Required actions —
• 1. Answer these from the passage on Longanikos:
(a) Between which three prefectures does the village lie?
(b) Which two historical monasteries are found nearby?
(c) What is the area's main cash crop?
• 2. From the passage on Longanikos, extract the text between "Today the village" and "the Arcadian border.", inclusive.
• 3. List every settlement that the passage on Longanikos says the village now includes.

Passage —

As a result of its geographical position between the 3 prefectures of Messinia, Arcadia and Laconia and because of the morphology of the ground where Taigetos and Parnonas converge without connecting, thereby creating the Laconian valley of Eurotas, Logganikos has served as a key transit point for the movement of people and armies in the Peloponese. It had also served as a military staging area and rampart for the state of Sparta.
Today the village of Longanikos also includes the settlements of Vergadeika, Kiparissi, Giakoumeika and Foundeika. It is nestled along the green slopes and fir-covered mountain range of Mt. Taigetos and one can find stone houses, natural springs and fountains and forest roads that lead to the highest points of the mountain (Koutouni, Limna). Nearby one can also find some fountains that feed the Eurotas valley and the historical monasteries of Rekitsa and Ampelaki, close to the Arcadian border.
Most of industry in this area centers around olive cultivation, resulting in the production of olive oil as the main cash crop. The extra virgin olive oil that is produced is of the highest standards and quality and is sought out by olive oil importers globally. Most of the olive oil that is harvested is purchased by large Italian premium olive-oil labels who are known to repackage the local olive oil and brand it as an Italian product.

(Items from a dataset)
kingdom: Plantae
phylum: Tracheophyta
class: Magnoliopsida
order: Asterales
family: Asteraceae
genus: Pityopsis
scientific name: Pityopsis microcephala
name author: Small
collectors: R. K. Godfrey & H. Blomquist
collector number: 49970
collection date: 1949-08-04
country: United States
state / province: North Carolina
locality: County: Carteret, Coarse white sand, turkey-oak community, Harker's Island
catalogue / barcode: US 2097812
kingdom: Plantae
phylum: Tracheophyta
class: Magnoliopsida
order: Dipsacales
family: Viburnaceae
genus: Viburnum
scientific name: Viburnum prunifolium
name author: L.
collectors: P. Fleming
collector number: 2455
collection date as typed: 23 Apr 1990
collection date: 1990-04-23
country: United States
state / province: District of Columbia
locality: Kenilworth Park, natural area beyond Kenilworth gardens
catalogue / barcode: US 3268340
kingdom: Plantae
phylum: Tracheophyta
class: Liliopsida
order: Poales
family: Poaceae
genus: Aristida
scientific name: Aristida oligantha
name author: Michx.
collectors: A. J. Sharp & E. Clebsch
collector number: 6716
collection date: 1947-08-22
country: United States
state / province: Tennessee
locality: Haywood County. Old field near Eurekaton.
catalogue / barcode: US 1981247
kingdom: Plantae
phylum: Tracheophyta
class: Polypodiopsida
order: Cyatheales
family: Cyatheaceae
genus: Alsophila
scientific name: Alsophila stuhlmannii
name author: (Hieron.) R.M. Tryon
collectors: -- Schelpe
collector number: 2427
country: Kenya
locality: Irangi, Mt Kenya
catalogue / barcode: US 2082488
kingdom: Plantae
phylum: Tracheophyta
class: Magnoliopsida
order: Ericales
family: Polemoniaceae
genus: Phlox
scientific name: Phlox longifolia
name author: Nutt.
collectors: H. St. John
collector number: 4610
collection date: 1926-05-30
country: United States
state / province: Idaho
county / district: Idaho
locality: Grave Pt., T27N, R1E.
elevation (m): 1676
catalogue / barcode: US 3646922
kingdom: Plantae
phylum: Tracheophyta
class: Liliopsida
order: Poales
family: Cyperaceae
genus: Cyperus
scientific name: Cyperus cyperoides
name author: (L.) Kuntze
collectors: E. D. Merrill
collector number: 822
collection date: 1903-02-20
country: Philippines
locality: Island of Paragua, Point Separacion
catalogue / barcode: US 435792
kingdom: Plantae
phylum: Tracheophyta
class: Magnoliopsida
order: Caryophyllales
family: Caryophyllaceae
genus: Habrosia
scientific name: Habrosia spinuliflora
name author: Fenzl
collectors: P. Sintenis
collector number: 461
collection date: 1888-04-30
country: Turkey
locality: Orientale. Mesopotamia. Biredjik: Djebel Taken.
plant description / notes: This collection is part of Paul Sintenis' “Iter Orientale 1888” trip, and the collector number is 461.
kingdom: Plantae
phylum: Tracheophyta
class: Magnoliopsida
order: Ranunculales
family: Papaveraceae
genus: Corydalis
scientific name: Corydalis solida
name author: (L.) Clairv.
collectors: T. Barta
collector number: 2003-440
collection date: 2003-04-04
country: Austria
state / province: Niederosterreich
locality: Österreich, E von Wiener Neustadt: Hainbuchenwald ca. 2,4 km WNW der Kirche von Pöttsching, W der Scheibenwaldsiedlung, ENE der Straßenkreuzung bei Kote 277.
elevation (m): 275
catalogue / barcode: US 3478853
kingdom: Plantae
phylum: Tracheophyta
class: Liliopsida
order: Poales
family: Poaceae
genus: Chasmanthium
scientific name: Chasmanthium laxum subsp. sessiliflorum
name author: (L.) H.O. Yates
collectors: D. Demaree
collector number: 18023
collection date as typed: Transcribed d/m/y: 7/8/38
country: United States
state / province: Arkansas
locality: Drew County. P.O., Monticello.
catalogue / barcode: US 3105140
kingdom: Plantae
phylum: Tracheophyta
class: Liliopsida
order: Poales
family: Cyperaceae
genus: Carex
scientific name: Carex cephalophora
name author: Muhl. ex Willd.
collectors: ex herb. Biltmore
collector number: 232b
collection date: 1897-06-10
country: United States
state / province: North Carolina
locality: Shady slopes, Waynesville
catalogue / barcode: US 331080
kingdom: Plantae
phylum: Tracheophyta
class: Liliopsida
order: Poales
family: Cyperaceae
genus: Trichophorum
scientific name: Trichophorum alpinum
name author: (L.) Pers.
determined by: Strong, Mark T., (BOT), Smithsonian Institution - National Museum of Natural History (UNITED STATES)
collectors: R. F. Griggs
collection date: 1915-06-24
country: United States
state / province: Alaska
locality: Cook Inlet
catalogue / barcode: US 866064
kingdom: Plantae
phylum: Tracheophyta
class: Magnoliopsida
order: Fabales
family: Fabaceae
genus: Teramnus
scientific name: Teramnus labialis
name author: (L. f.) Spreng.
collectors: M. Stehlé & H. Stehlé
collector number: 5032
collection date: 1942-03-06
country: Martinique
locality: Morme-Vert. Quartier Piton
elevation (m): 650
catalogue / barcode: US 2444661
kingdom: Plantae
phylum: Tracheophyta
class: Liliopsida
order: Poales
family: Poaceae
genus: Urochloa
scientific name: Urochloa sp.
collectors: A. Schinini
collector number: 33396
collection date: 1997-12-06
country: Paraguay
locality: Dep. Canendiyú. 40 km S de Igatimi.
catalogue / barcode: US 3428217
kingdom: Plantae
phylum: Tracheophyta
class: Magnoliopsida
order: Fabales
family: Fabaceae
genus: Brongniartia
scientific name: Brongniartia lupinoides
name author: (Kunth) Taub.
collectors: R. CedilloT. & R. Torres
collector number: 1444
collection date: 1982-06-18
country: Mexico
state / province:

Answers below —
• 1.
(a) Messinia, Arcadia and Laconia
(b) Rekitsa and Ampelaki
(c) Olive oil

• 2.
Today the village of Longanikos also includes the settlements of Vergadeika, Kiparissi, Giakoumeika and Foundeika. It is nestled along the green slopes and fir-covered mountain range of Mt. Taigetos and one can find stone houses, natural springs and fountains and forest roads that lead to the highest points of the mountain (Koutouni, Limna). Nearby one can also find some fountains that feed the Eurotas valley and the historical monasteries of Rekitsa and Ampelaki, close to the Arcadian border.

• 3. Vergadeika, Kiparissi, Giakoumeika, Foundeika